PROMPT A
Copy the lines of the listing below verbatim, starting at the line containing "participant ThreadPool as" and ending at the line containing "EventLoop->>ThreadPool: 使用 loop.run_in_executor".

EXCERPTED PASSAGE
Over a decade since release, Superbrothers: Sword & Sworcery EP is still a game worth pondering for how it avoids being a game at all. One of the first breakout iPad titles, it exploits the platform’s multimedia cachet to wander playfully and abrasively across boundaries between artforms, genres and technologies. On some level it is Zelda, the tale of a wanderer’s accidental rousing of a skull-headed spectre that must be purged by collecting the pieces of a cosmic triangle. But it is also Twitter, with inner monologues filling a scrolling feed, and writing that walks a line between decadently self-important and goofing off about lore. It’s a pixelart realm of winding paths and chiselled shadows, but also a self-mythologising prog rock album – there’s an alternate dimension you access by flipping the phonograph disc on the title screen. It’s a rhythm game, too, with puzzles that evoke Garage Band and boss fights that recall the UFO DJ dialogues of Close Encounters of the Third Kind. It’s many different, ill-matched things, but it always feels complete, thanks not least to Jim Guthrie’s chirpy yet fathomless electronic score.

Superbrothers’ long-awaited second game, by contrast, is always shaking itself apart. A tale of new beginnings that mixes Star Fox with Tacoma, Jett: The Far Shore has marvellous ideas and a few moments of brilliance, but the moving parts interfere with each other constantly. It’s a work of useful vision in the age of Elon Musk, positing a non-Western, non-capitalist space programme in which religion and science hold equal sway. Its world-building is unmatched – there’s a voiced language of the developer’s own invention, subtitled in whimsical, mannered English (to give you a taster, impacts are “wallops”, dangers are “shuddersome”, and falling unconscious is “going adrift”). But as stories about settling other planets go, it’s curiously devoid of things to say beyond broaching the risk of Doing an Imperialism, and its key takeaways are blunted by the sheer aggravation of playing.

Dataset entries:
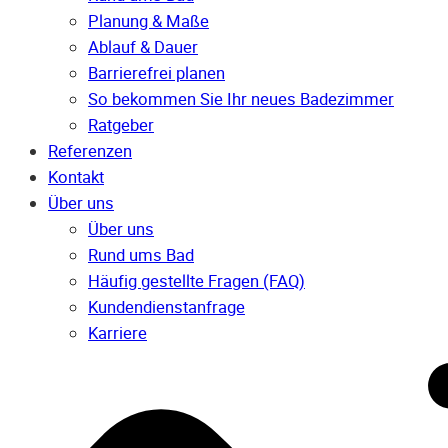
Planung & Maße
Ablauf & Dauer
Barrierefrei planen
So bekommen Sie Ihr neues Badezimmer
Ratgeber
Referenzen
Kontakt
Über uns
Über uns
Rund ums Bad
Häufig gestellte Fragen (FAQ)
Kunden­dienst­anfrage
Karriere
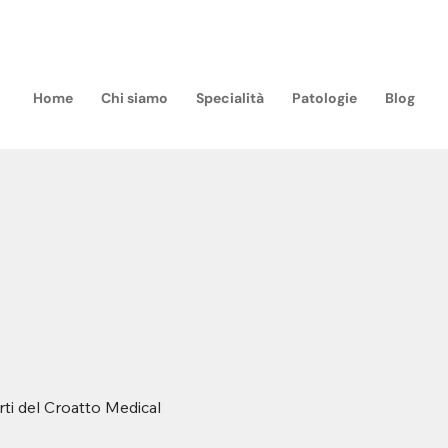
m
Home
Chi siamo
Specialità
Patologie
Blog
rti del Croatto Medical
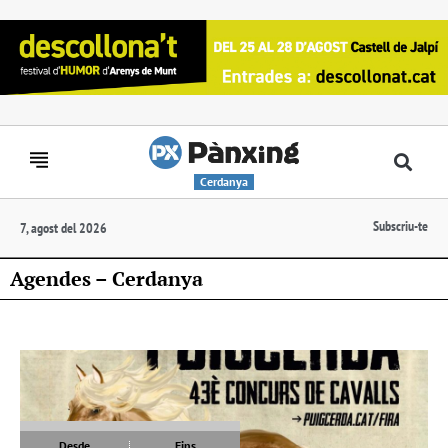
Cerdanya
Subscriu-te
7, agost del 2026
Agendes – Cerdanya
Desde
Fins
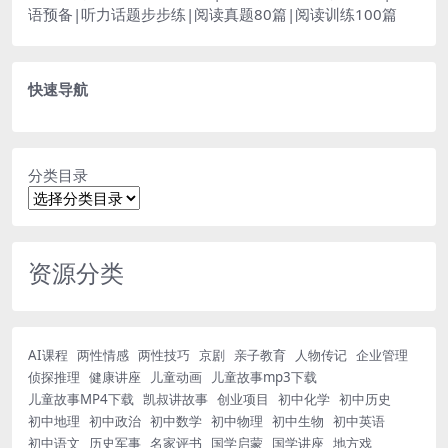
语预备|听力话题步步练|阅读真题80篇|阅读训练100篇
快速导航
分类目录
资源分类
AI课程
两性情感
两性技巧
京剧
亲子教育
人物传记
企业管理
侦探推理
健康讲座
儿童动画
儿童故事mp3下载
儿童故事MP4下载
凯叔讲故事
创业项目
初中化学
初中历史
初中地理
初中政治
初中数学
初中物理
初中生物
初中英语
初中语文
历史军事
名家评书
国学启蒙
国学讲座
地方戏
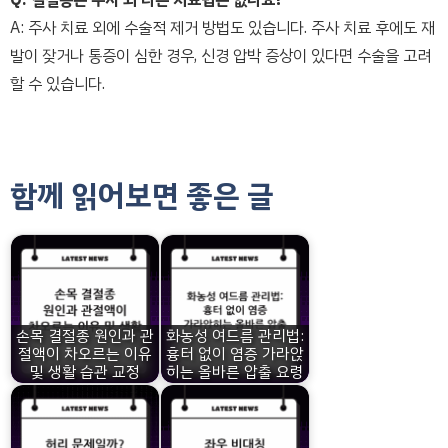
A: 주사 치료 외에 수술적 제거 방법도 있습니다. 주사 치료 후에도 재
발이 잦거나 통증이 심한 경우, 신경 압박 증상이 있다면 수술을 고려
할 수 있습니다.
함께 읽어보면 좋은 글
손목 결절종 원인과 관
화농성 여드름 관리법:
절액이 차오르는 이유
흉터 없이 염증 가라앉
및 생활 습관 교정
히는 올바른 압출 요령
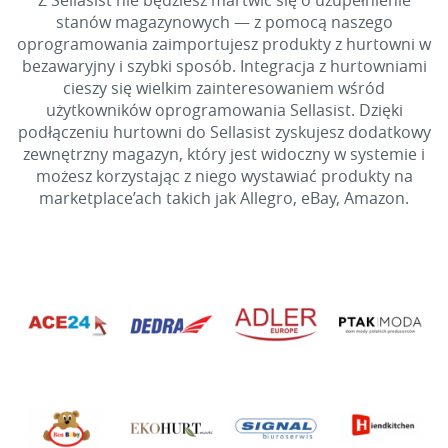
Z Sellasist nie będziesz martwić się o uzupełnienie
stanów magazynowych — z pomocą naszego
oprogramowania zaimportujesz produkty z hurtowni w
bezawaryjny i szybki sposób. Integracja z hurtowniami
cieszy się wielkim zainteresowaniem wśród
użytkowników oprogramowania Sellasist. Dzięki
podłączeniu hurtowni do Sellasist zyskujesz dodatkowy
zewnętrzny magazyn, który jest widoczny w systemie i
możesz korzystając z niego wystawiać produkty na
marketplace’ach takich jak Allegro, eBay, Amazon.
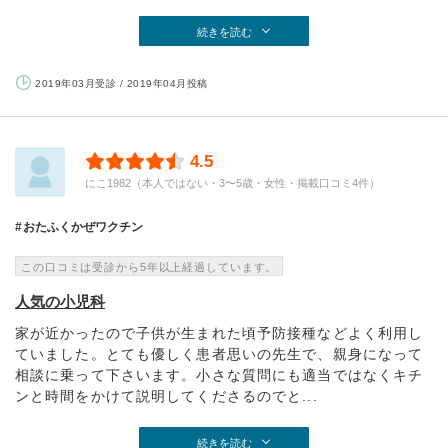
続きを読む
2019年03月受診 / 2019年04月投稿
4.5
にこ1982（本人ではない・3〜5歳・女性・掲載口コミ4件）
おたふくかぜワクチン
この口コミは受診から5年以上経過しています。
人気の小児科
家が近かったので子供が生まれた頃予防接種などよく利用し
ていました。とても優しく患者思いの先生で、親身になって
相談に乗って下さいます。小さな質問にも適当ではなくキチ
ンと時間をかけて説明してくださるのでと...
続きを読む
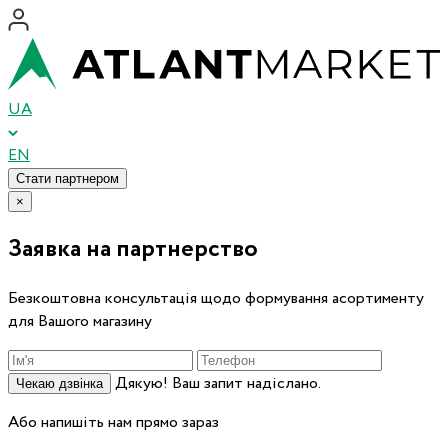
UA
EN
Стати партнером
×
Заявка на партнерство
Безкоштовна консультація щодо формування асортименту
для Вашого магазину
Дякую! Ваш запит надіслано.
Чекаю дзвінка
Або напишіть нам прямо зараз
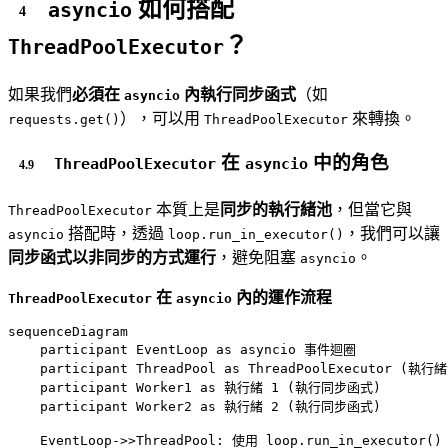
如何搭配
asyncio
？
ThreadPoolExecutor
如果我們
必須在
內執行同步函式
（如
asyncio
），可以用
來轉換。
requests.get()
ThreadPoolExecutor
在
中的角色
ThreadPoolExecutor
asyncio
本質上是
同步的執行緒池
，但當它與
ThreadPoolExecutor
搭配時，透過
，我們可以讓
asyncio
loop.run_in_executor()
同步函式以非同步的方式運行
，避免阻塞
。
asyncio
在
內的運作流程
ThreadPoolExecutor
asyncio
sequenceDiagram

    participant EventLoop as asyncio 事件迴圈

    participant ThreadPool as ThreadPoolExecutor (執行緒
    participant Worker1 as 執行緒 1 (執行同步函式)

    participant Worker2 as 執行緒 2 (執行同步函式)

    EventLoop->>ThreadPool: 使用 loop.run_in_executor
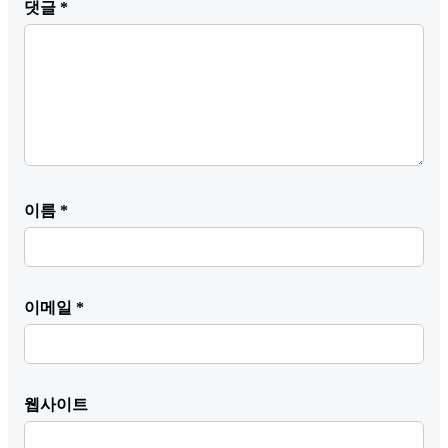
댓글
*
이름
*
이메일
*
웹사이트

...

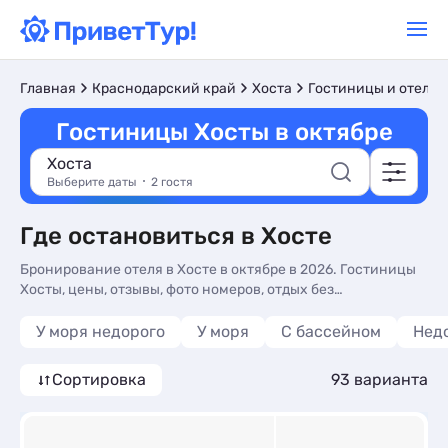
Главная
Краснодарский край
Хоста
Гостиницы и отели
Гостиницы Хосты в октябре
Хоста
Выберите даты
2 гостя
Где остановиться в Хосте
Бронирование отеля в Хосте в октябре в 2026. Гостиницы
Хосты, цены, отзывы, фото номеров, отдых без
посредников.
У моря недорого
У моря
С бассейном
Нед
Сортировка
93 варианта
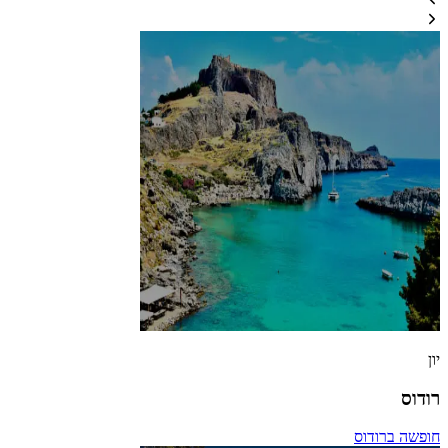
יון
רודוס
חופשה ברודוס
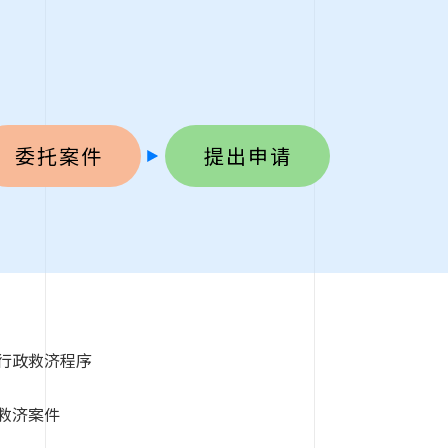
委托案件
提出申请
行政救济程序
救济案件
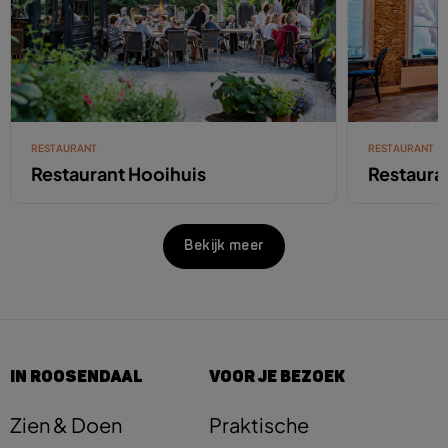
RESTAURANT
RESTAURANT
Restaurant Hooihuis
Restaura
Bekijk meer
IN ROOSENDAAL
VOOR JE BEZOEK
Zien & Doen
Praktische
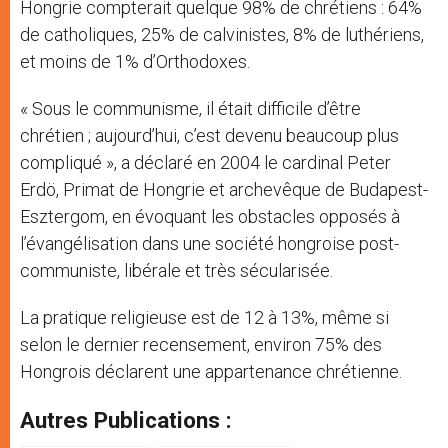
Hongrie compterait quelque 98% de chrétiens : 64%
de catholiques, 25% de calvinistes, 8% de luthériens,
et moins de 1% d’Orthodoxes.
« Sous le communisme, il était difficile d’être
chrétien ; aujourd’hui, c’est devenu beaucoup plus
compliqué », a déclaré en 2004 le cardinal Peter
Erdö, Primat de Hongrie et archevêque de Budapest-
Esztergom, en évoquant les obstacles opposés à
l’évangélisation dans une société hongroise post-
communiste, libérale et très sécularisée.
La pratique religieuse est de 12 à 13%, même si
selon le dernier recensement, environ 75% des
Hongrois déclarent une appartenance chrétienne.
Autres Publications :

PROMPT B
In the game review above, whose electronic score is credited with making Superbrothers: Sword & Sworcery EP feel complete?

YOUR RESPONSE A
    participant ThreadPool as ThreadPoolExecutor (執行緒
    participant Worker1 as 執行緒 1 (執行同步函式)

    participant Worker2 as 執行緒 2 (執行同步函式)

    EventLoop->>ThreadPool: 使用 loop.run_in_executor

YOUR RESPONSE B
Jim Guthrie's.